Kehadiran Ahmed Eisa Darwish dari Uni Emirat Arab sebagai wasit juga menjadi bagian dari pertandingan final tersebut. Pertandingan berjalan hingga waktu tambahan sebelum akhirnya berakhir dengan skor 2-2.
Makna Hasil Final bagi Vietnam dan Thailand
Bagi Thailand, hasil imbang pada leg kedua sudah cukup untuk mengamankan keunggulan agregat. Tim tersebut menunjukkan bahwa hasil pertandingan pertama sangat penting dalam format final dua leg. Kemenangan 2-0 di leg pertama memberi ruang bagi Thailand untuk menghadapi tekanan Vietnam pada leg kedua.
Bagi Vietnam, pertandingan ini menjadi gambaran tentang sulitnya mengejar ketertinggalan agregat. Mereka mampu menunjukkan semangat comeback dan tidak menyerah setelah tertinggal 0-1 maupun 1-2. Akan tetapi, dua gol yang dicetak belum cukup untuk menutupi defisit dari pertandingan pertama.
Hasil akhir 2-2 juga memperlihatkan bahwa pertandingan final tidak hanya ditentukan oleh satu laga. Dalam format dua leg, konsistensi menjadi faktor utama. Thailand berhasil mengamankan hasil yang dibutuhkan setelah lebih dahulu membangun keunggulan pada leg pertama.
Thailand Juara dengan Agregat 4-2
Pertandingan Vietnam vs Thailand pada 26 Agustus 2026 akhirnya ditutup dengan skor 2-2. Vietnam mencetak dua gol untuk menyamakan kedudukan dalam pertandingan, tetapi Thailand tetap menjadi pemenang final karena sebelumnya telah menang 2-0 pada leg pertama.
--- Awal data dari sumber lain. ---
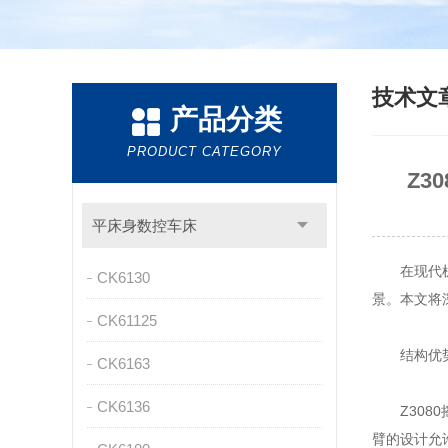
技术文
产品分类
PRODUCT CATEGORY
Z
平床身数控车床
在现代机械
CK6130
景。本文将
CK61125
结构优势
CK6163
CK6136
Z3080
臂的设计允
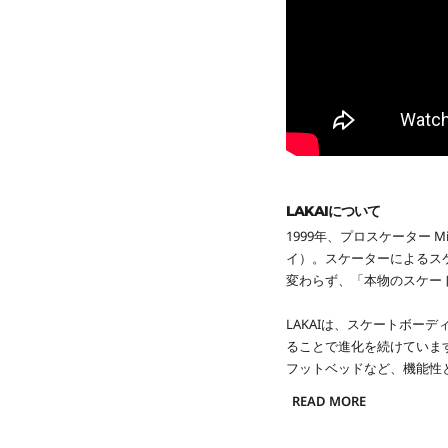
LAKAIについて
1999年、プロスケーター Mi
イ）。スケーターによるス
変わらず、「本物のスケー
LAKAIは、スケートボ
ることで進化を続けていま
フットベッドなど、機能性
ト。
READ MORE
現在のLAKAIは、Lui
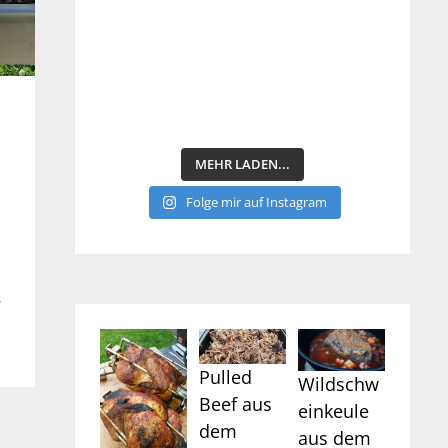
MEHR LADEN...
Folge mir auf Instagram
.
Pulled
Wildschw
Beef aus
einkeule
dem
aus dem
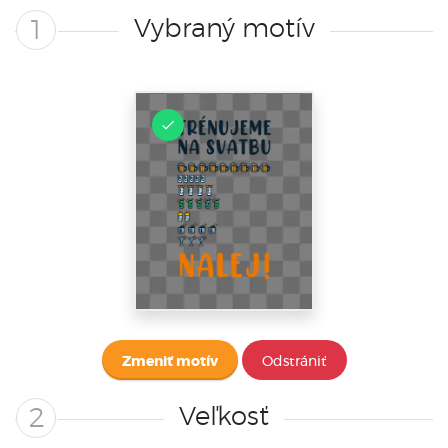
Vybraný motív
1
Zmeniť motív
Odstrániť
Veľkosť
2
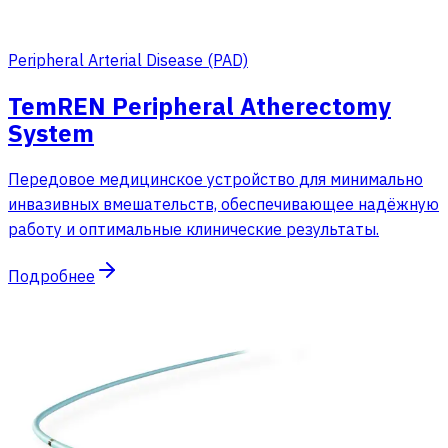
Peripheral Arterial Disease (PAD)
TemREN Peripheral Atherectomy
System
Передовое медицинское устройство для минимально
инвазивных вмешательств, обеспечивающее надёжную
работу и оптимальные клинические результаты.
Подробнее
Agregat 4-2 memastikan Thailand menjadi tim yang unggul dalam final FootballAsia ASEAN Championship 2026. Hasil ini juga menunjukkan pentingnya hasil leg pertama dalam menentukan arah pertandingan secara keseluruhan.
Thailand mampu menjaga keunggulan agregat meskipun Vietnam memberikan tekanan besar di kandang sendiri. Penguasaan bola 65 persen menjadi salah satu indikator bahwa Thailand mampu mengontrol permainan, sementara Vietnam lebih unggul dalam jumlah tembakan dengan 13 berbanding 11.
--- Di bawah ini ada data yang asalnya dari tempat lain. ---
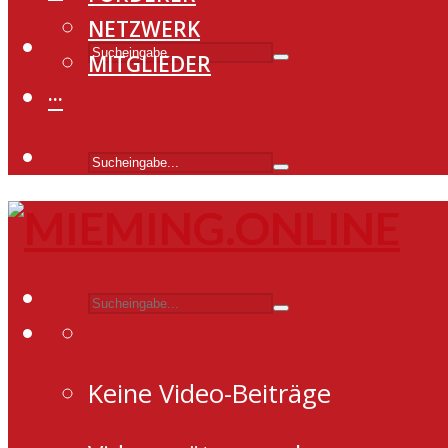
NETZWERK
MITGLIEDER
···
Keine Video-Beiträge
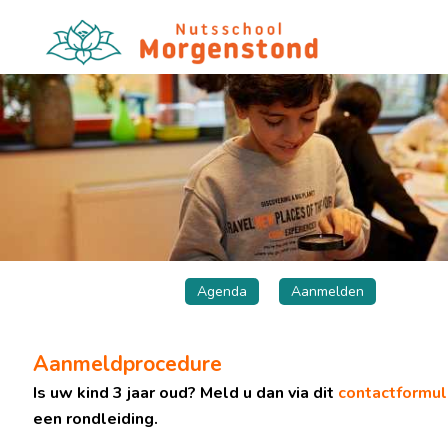
Agenda
Aanmelden
Aanmeldprocedure
Is uw kind 3 jaar oud? Meld u dan via dit
contactformul
een rondleiding.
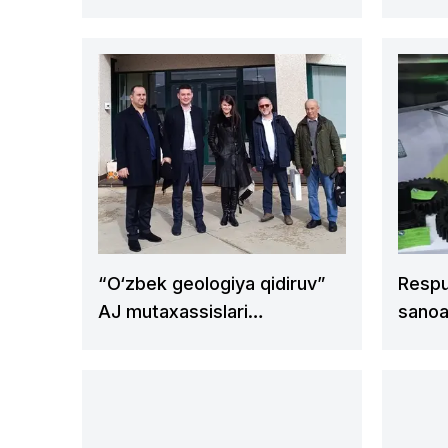
mavzusida o'tkazilgan o‘quv-
ekspe
seminardan fotolavhalar
tashki
“O‘zbek geologiya qidiruv”
Respu
AJ mutaxassislari
sanoa
Ispaniyaning “TECSO.S.A”
korxonasi faoliyati bilan
tanishishdi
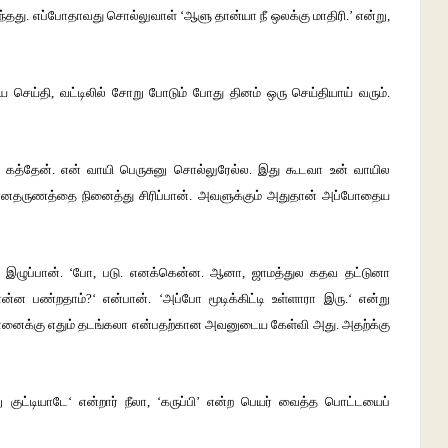
தது. எப்போதாவது சொல்லுவாள் ‘ஆளு தான்யா நீ ஒலக்கு மாதிரி.’ என்று,
ற்றிய செய்தி, வட்டிலில் சோறு போடும் போது தினம் ஒரு செய்தியாய் வரும்.
தான் கத்தேன். என் வாயி பெருசுனு சொல்லுரேல்ல. இது கூடவா உன் வாயில
ன்னதருணத்தை நினைத்து சிரிப்பான். அவளுக்கும் அதுதான் அப்போதைய
பு இழுப்பான். ‘போ, படு. எனக்கென்ன. ஆனா, ஜாமத்துல கதவ தட்டுனா
்ன பண்றதாம்?‘ என்பான். ‘அப்போ மூடிக்கிட்டி உள்ளாரா இரு.‘ என்று
 இன்னைக்கு எதும் தடங்கலா என்பதற்கான அவனுடைய கேள்வி அது. அதற்க்கு
 குட்டியாடே‘ என்றார் நீலா, ‘கருப்பி’ என்ற பெயர் வைத்த பொட்டயைப்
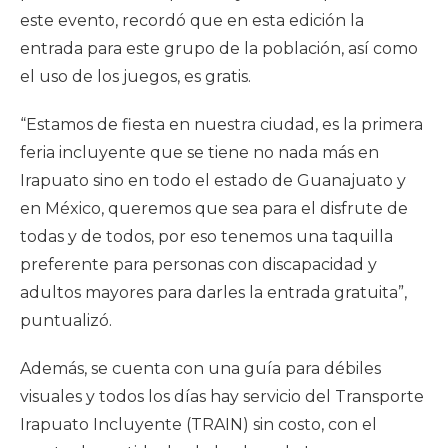
este evento, recordó que en esta edición la
entrada para este grupo de la población, así como
el uso de los juegos, es gratis.
“Estamos de fiesta en nuestra ciudad, es la primera
feria incluyente que se tiene no nada más en
Irapuato sino en todo el estado de Guanajuato y
en México, queremos que sea para el disfrute de
todas y de todos, por eso tenemos una taquilla
preferente para personas con discapacidad y
adultos mayores para darles la entrada gratuita”,
puntualizó.
Además, se cuenta con una guía para débiles
visuales y todos los días hay servicio del Transporte
Irapuato Incluyente (TRAIN) sin costo, con el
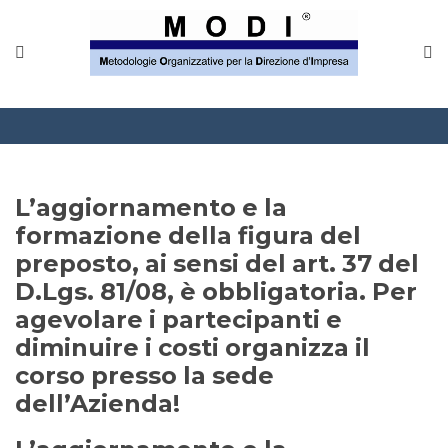
MODINETWORK
Home
Compliance
Chi Siamo
L’aggiornamento e la
Corsi
formazione della figura del
preposto, ai sensi del art. 37 del
CONTATTACI
D.Lgs. 81/08, è obbligatoria. Per
agevolare i partecipanti e
Questionario
diminuire i costi organizza il
corso presso la sede
Blog e info
dell’Azienda!
FAQ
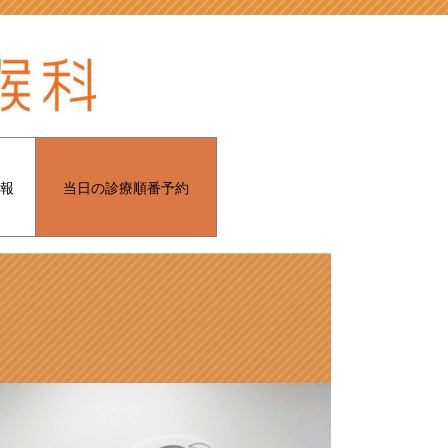
報
当日の診療順番予約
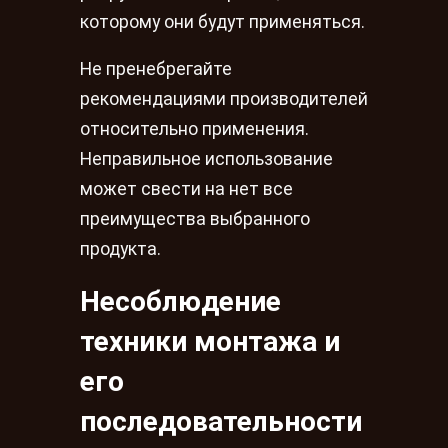
которому они будут применяться.
Не пренебрегайте
рекомендациями производителей
относительно применения.
Неправильное использование
может свести на нет все
преимущества выбранного
продукта.
Несоблюдение
техники монтажа и
его
последовательности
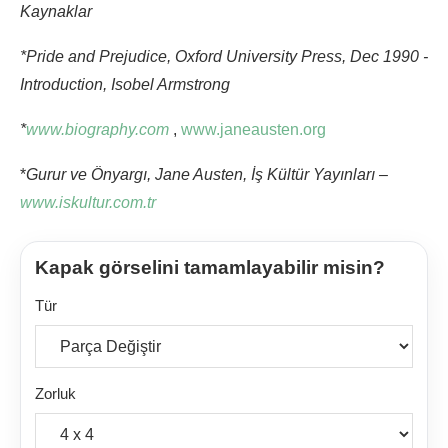
Kaynaklar
*Pride and Prejudice, Oxford University Press, Dec 1990 -
Introduction, Isobel Armstrong
*
www.biography.com
,
www.janeausten.org
*
Gurur ve Önyargı, Jane Austen, İş Kültür Yayınları –
www.iskultur.com.tr
Kapak görselini tamamlayabilir misin?
Tür
Zorluk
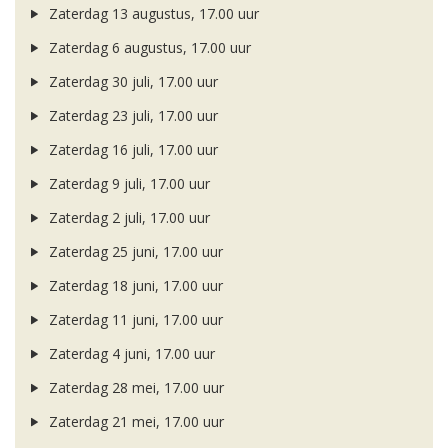
Zaterdag 13 augustus, 17.00 uur
Zaterdag 6 augustus, 17.00 uur
Zaterdag 30 juli, 17.00 uur
Zaterdag 23 juli, 17.00 uur
Zaterdag 16 juli, 17.00 uur
Zaterdag 9 juli, 17.00 uur
Zaterdag 2 juli, 17.00 uur
Zaterdag 25 juni, 17.00 uur
Zaterdag 18 juni, 17.00 uur
Zaterdag 11 juni, 17.00 uur
Zaterdag 4 juni, 17.00 uur
Zaterdag 28 mei, 17.00 uur
Zaterdag 21 mei, 17.00 uur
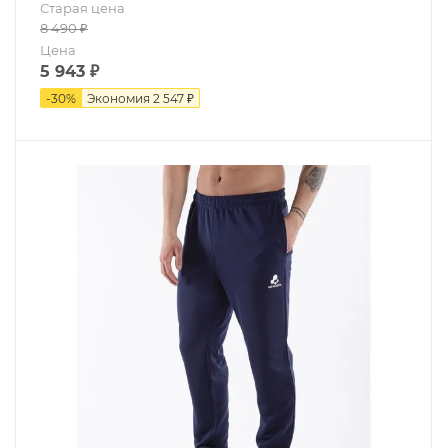
Старая цена
8 490
₽
Цена
5 943
₽
-
30
%
Экономия
2 547 ₽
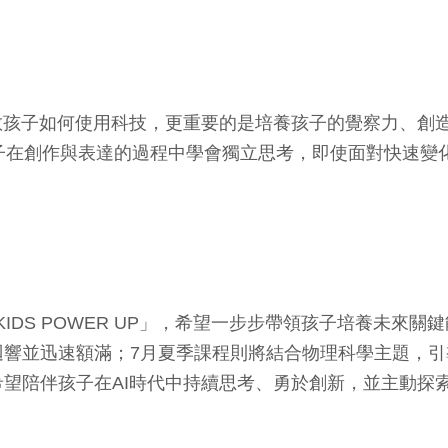
子如何使用科技，更重要的是培養孩子的覺察力、創造力與探索
計畫，讓孩子在創作與表達的過程中學會獨立思考，即使面對快
 KIDS POWER UP」，希望一步步帶領孩子培養未
響並迅速額滿；7月夏季課程則將結合物理科學主題，引
望陪伴孩子在AI時代中持續思考、勇於創新，並主動探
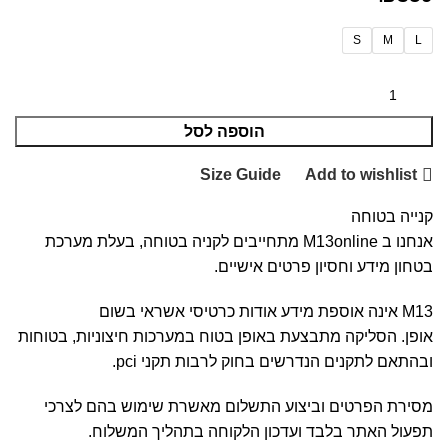
S
M
L
הוספה לסל
Size Guide
Add to wishlist
קנייה בטוחה
אנחנו ב M13online מתחייבים לקניה בטוחה, בעלת מערכת
בטחון מידע וחסיון פרטים אישיים.
M13 אינה אוספת מידע אודות כרטיסי אשראי בשום
אופן. הסליקה מתבצעת באופן בטוח במערכות חיצוניות, בטוחות
ובהתאם לתקנים הנדרשים בחוק לרבות תקני pci.
מסירת הפרטים וביצוע התשלום מאשרת שימוש בהם לצרכי
תפעול האתר בלבד ועדכון הלקוחה בתהליך המשלוח.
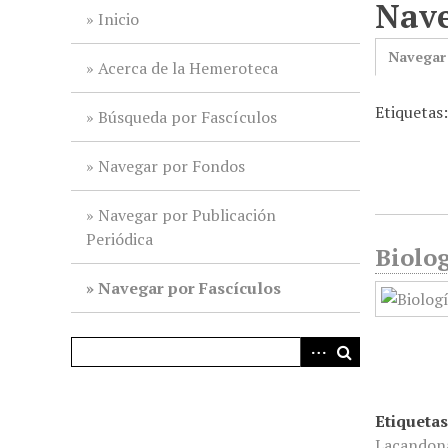
Nave
i
Inicio
n
Navegar
c
Acerca de la Hemeroteca
i
Etiquetas
p
Búsqueda por Fascículos
a
l
Navegar por Fondos
Navegar por Publicación
Periódica
Biolog
Navegar por Fascículos
Etiquetas
Lacandon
Pada akhirnya, efektivitas Thailand dalam dua pertandingan menjadi pembeda. Vietnam berhasil menghindari kekalahan pada leg kedua, tetapi hasil imbang tersebut tidak cukup untuk mengejar defisit dua gol dari leg pertama. Thailand pun menutup final dengan agregat 4-2 dan memastikan gelar juara FootballAsia ASEAN Championship 2026.
Rangkuman Akhir Vietnam vs Thailand
Duel final antara Vietnam dan Thailand menjadi pertandingan yang penuh perubahan momentum. Thailand unggul lebih dahulu pada menit ke-12 melalui Y. Burapha. Vietnam menyamakan kedudukan pada menit ke-52 setelah Bootprom C. mencetak gol bunuh diri. Thailand kembali memimpin pada menit ke-85 melalui Jarunongkran W., sebelum pemain yang sama mencetak gol bunuh diri pada menit ke-90+3 sehingga skor berakhir 2-2.
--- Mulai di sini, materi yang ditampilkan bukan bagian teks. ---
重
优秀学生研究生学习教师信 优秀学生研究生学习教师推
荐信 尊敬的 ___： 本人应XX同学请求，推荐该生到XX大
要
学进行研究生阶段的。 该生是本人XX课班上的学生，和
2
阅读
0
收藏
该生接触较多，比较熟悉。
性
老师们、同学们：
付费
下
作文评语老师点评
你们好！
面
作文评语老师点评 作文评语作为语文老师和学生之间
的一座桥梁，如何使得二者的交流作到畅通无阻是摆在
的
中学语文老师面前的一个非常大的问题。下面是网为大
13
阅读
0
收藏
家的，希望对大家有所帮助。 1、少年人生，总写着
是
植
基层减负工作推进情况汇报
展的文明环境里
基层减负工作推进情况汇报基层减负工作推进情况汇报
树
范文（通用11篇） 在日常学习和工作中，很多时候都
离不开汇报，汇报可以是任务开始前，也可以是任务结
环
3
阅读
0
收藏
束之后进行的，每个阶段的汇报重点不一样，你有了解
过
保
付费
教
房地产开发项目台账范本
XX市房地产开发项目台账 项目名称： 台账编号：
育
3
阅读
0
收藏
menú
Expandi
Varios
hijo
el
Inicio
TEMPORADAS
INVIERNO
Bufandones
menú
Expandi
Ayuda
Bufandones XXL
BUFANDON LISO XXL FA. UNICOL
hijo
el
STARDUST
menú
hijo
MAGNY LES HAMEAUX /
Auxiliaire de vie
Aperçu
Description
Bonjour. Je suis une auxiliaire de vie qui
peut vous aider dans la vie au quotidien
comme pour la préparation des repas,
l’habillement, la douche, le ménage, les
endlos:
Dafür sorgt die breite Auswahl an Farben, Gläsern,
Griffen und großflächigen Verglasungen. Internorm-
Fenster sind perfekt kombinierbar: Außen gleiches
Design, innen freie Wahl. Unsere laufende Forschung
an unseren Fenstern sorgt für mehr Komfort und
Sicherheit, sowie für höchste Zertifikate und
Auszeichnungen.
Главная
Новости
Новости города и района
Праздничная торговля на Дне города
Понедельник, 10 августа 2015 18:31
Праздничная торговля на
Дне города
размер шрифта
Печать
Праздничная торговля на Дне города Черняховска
Meskipun pertandingan berakhir tanpa pemenang, Thailand tetap keluar sebagai juara berdasarkan agregat 4-2. Kemenangan 2-0 pada leg pertama menjadi penentu utama. Vietnam menunjukkan perlawanan hingga detik terakhir, tetapi tidak mampu mencetak gol yang dibutuhkan untuk membalikkan keadaan.
Final ini sekaligus menegaskan bahwa sepak bola dalam format dua leg membutuhkan strategi, konsistensi, dan efektivitas sepanjang pertandingan. Thailand berhasil memanfaatkan keuntungan dari leg pertama, sedangkan Vietnam harus membayar mahal akibat defisit dua gol yang dibawa ke pertandingan penentuan.
Bagi penggemar sepak bola Asia Tenggara, pertandingan Vietnam vs Thailand tersebut menjadi salah satu duel menarik yang memperlihatkan ketatnya persaingan kedua negara. Skor 2-2 pada leg kedua mungkin tidak menggambarkan seluruh drama yang terjadi, tetapi jika digabungkan dengan kemenangan Thailand 2-0 pada leg pertama, perjalanan final berakhir dengan keunggulan agregat 4-2 untuk Thailand.
Tag: Vietnam vs Thailand, Thailand vs Vietnam, Final AFF 2026, FootballAsia ASEAN Championship, Vietnam, Thailand, My Dinh National Stadium, final ASEAN Championship, hasil Vietnam vs Thailand, skor Vietnam vs Thailand, agregat Vietnam vs Thailand.